As a freelance writer, I feel it’s important to support the publishing industry. Not surprisingly, I subscribe to almost 10 magazines, a daily newspaper and an online news site. But in the last year, the number of publications I subscribe to has dropped by two.

The latest casualty is National Geographic, a publication which features stunning photos and fascinating articles. Given those realities, why did I cancel my subscription? Well, it’s because the publication has become a telemarketer or a salesperson that just won’t take no for an answer. Since I began subscribing to it last March, it has sent me an “URGENT NOTICE” about every month or two telling me my “National Geographic Society membership is just about to expire.” I sent National Geographic an e-mail a few weeks back telling it to stop sending these notices until it was actually time to renew. Later that week, I received a notice. (To be fair, this one would have been sent out before I had sent my cease and desist e-mail.)

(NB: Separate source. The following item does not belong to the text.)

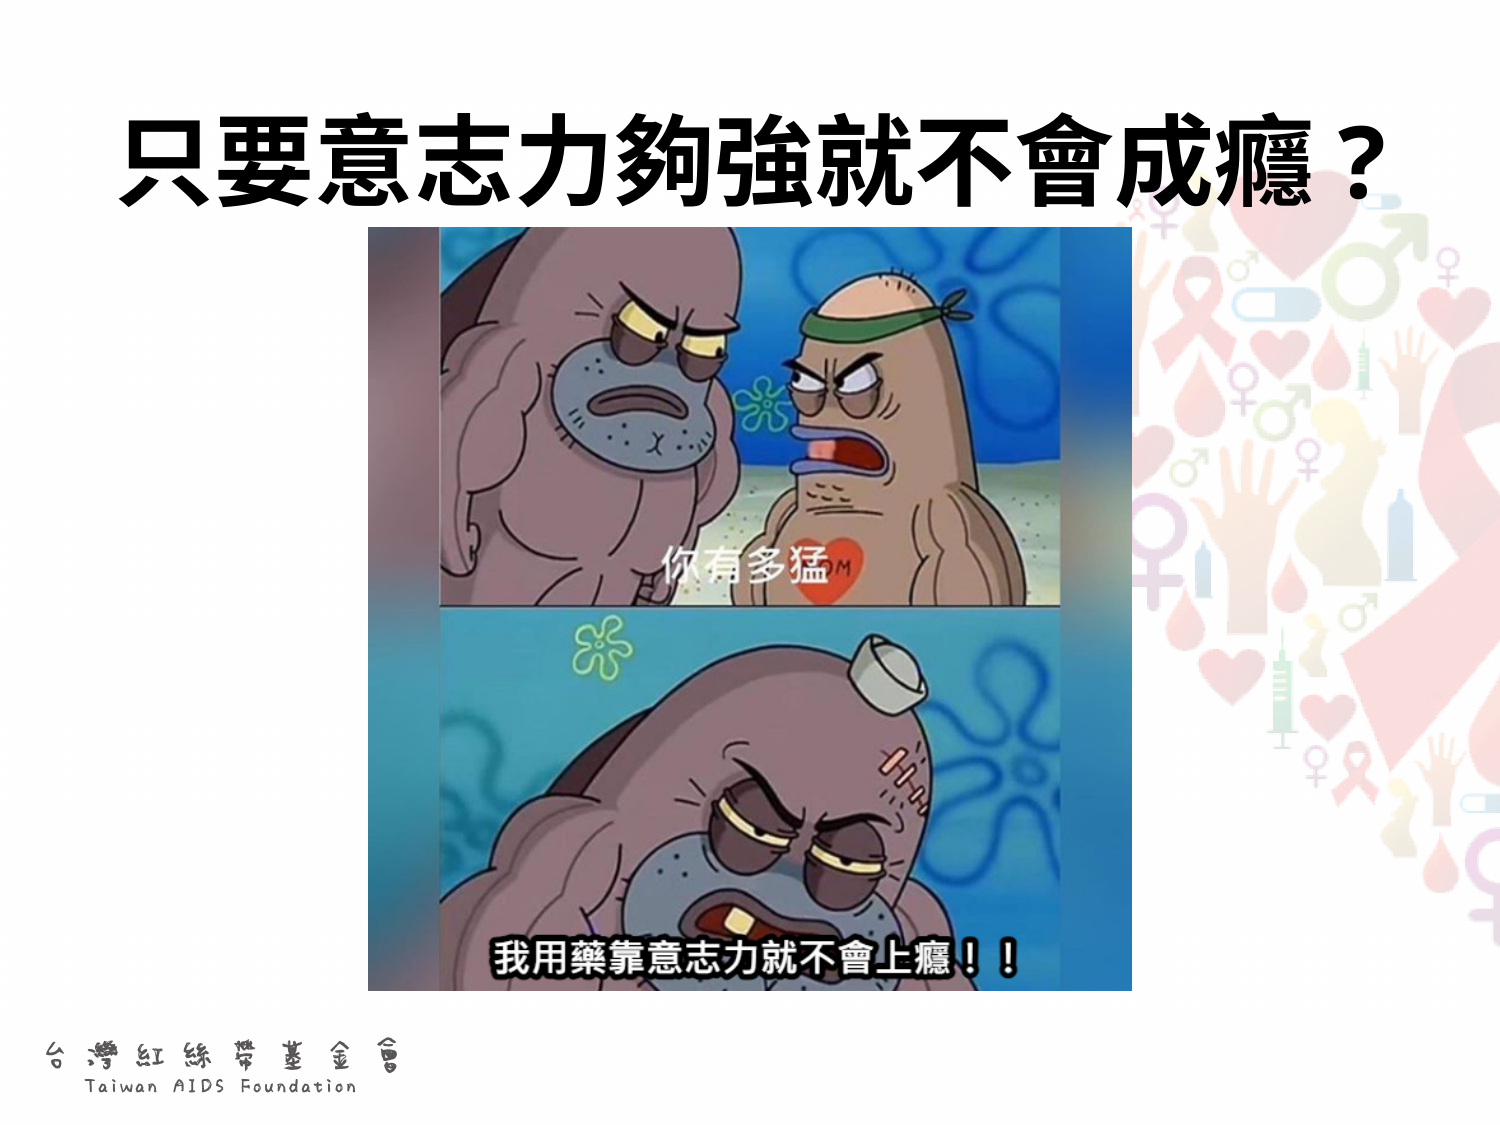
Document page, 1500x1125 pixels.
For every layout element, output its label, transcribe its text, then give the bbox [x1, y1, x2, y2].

picture [0, 0, 1500, 1125]
text_box 只要意志力夠強就不會成癮? [53, 91, 1447, 227]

Checking the mail today, there was another URGENT NOTICE, so I just cancelled my subscription. The irony to this is that at the beginning of the year, I stopped subscribing to Rolling Stone for the exact opposite reason. The problem with Rolling Stone is that it never sent me any renewal notices. I subscribed to Rolling Stone for about 4.5 years and whenever my subcription came up for renewal, it never bothered to let me know. As a result, I would only know my subscription had lapsed once a month or so had passed and I would realize, ‘Rolling Stone hasn’t come in a while.’

The odd thing is if there’s one publication I’d love to have something published in, it is Rolling Stone, yet I no longer subscribe to it because of its subscription procedures. I had also sent it e-mails when my subscription would lapse telling it that it should provide reminders about subscriptions set to expire. Rolling Stone would just renew my subscription, but would never bother to apologize or anything.

The point is there’s a happy medium. National Geographic’s efforts to get me to renew my subscription were too much, while Rolling Stone didn’t do enough to get me to renew. As for the other publications I subsribe to, they’ve achieved that right level of balance.